EU finance ministers reach agreement

As was made known late in the evening, the EU finance ministers have agreed on a rescue fund worth 500 billion euros. Federal Finance Minister Olaf Scholz says the rescue package comprises three points – loans from the development bank EIB, a European short-time work allowance and precautionary credit lines from the rescue fund ESM.

“It’s good news.” The important thing is that Europe has given a joint response to the coronavirus crisis. Although long discussions were necessary, a consensus was now reached. The ministers had already negotiated 16 hours the night from Tuesday to Wednesday without finding a solution.

The core of the dispute between the southern countries Spain, Italy, but also France, which were particularly hard hit by the corona crisis and are already heavily indebted, was the issue of joint debt instruments (“corona bonds”) to reduce the financial burden. However, this also means joint liability, which countries like Germany and the Netherlands do not want.

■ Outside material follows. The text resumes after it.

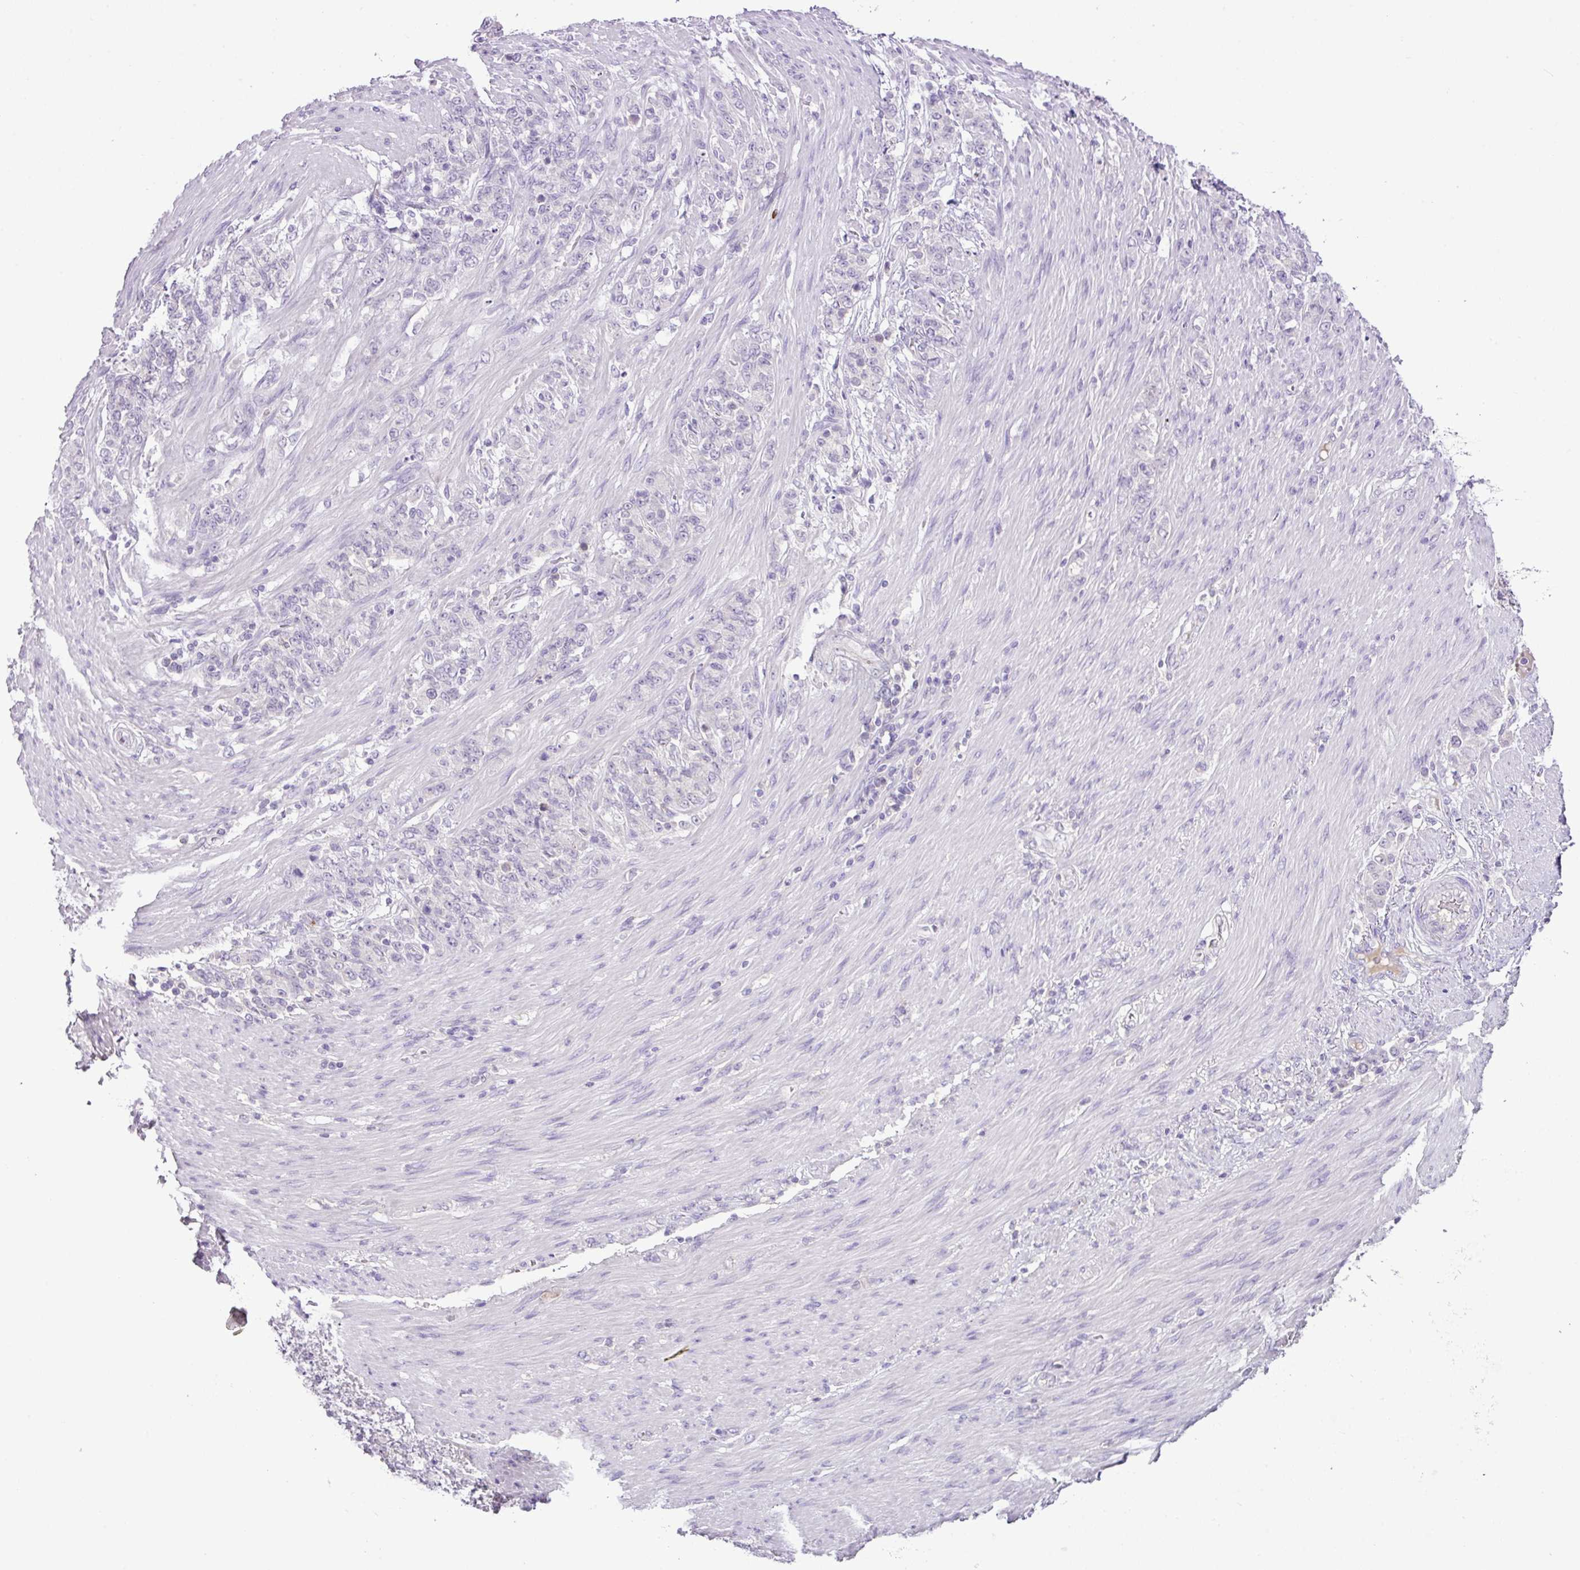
{"staining": {"intensity": "negative", "quantity": "none", "location": "none"}, "tissue": "stomach cancer", "cell_type": "Tumor cells", "image_type": "cancer", "snomed": [{"axis": "morphology", "description": "Adenocarcinoma, NOS"}, {"axis": "topography", "description": "Stomach"}], "caption": "This photomicrograph is of adenocarcinoma (stomach) stained with IHC to label a protein in brown with the nuclei are counter-stained blue. There is no positivity in tumor cells. (Stains: DAB (3,3'-diaminobenzidine) immunohistochemistry with hematoxylin counter stain, Microscopy: brightfield microscopy at high magnification).", "gene": "HTR3E", "patient": {"sex": "female", "age": 79}}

Saudis get in with Shell, Total and Co

Saudi Arabia’s sovereign wealth fund PIF has taken advantage of the lower prices in the corona crisis and, according to the “Wall Street Journal”, has secured shares in four major European oil companies worth a total of about one billion dollars. These are Equinor from Norway, the British-Dutch energy giant Royal Dutch Shell, Total from France and Italy’s Eni group, the paper reports, citing persons familiar with the matter.